**WHAT THIS TASK INVOLVES:** Go through the entries below and return every line that contains "format".

**DATA UNDER STUDY:**

****************

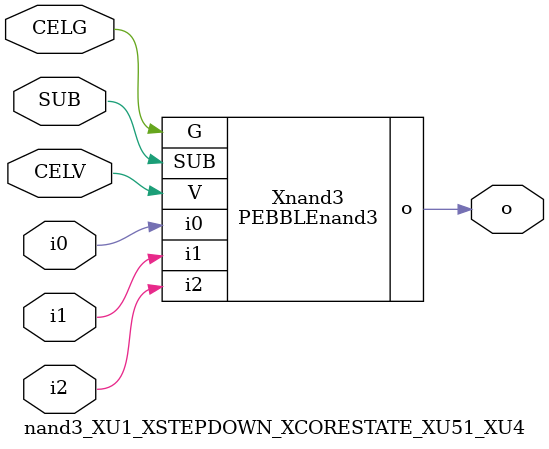
<source format=v>



module PEBBLEnand3 ( o, G, SUB, V, i0, i1, i2 );

  input i0;
  input V;
  input i2;
  input i1;
  input G;
  output o;
  input SUB;
endmodule

//Celera Confidential Do Not Copy nand3_XU1_XSTEPDOWN_XCORESTATE_XU51_XU4
//Celera Confidential Symbol Generator
//5V Inverter
module nand3_XU1_XSTEPDOWN_XCORESTATE_XU51_XU4 (CELV,CELG,i0,i1,i2,o,SUB);
input CELV;
input CELG;
input i0;
input i1;
input i2;
input SUB;
output o;

//Celera Confidential Do Not Copy nand3
PEBBLEnand3 Xnand3(
.V (CELV),
.i0 (i0),
.i1 (i1),
.i2 (i2),
.o (o),
.SUB (SUB),
.G (CELG)
);
//,diesize,PEBBLEnand3

//Celera Confidential Do Not Copy Module End
//Celera Schematic Generator
endmodule

</source>
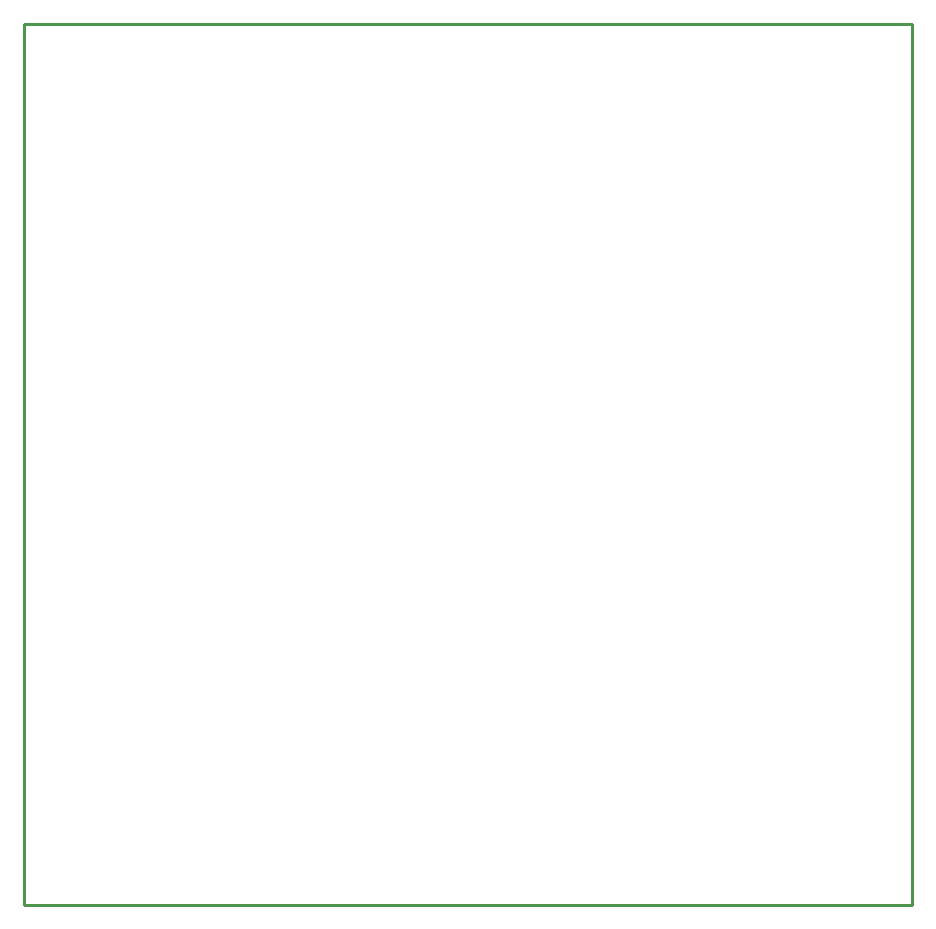
<source format=gbr>
%TF.GenerationSoftware,KiCad,Pcbnew,no-vcs-found-ad9916e~61~ubuntu16.04.1*%
%TF.CreationDate,2017-11-07T23:11:51+02:00*%
%TF.ProjectId,noname,6E6F6E616D652E6B696361645F706362,C*%
%TF.SameCoordinates,Original*%
%TF.FileFunction,Profile,NP*%
%FSLAX46Y46*%
G04 Gerber Fmt 4.6, Leading zero omitted, Abs format (unit mm)*
G04 Created by KiCad (PCBNEW no-vcs-found-ad9916e~61~ubuntu16.04.1) date Tue Nov  7 23:11:51 2017*
%MOMM*%
%LPD*%
G01*
G04 APERTURE LIST*
%ADD10C,0.254000*%
G04 APERTURE END LIST*
D10*
X69596000Y-141732000D02*
X144800115Y-141732000D01*
X69600000Y-67100000D02*
X144800000Y-67100000D01*
X69596000Y-141732000D02*
X69600000Y-67100000D01*
X144800000Y-141732000D02*
X144800000Y-67100000D01*
M02*

</source>
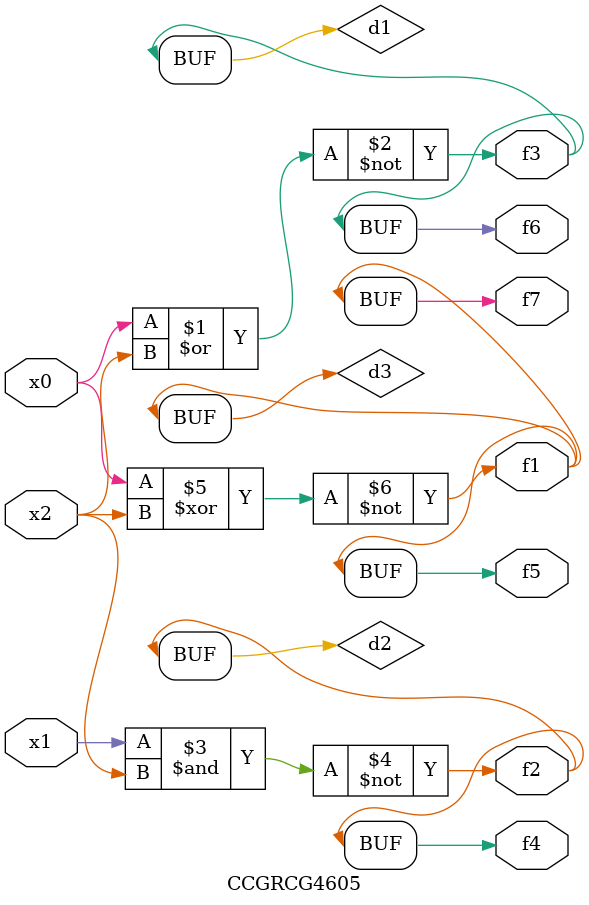
<source format=v>
module CCGRCG4605(
	input x0, x1, x2,
	output f1, f2, f3, f4, f5, f6, f7
);

	wire d1, d2, d3;

	nor (d1, x0, x2);
	nand (d2, x1, x2);
	xnor (d3, x0, x2);
	assign f1 = d3;
	assign f2 = d2;
	assign f3 = d1;
	assign f4 = d2;
	assign f5 = d3;
	assign f6 = d1;
	assign f7 = d3;
endmodule

</source>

****************

**RESPONSE BOX:**
<source format=v>
<source format=gbr>
G04 Gerber Fmt 4.6, Leading zero omitted, Abs format (unit mm)*
<source format=v>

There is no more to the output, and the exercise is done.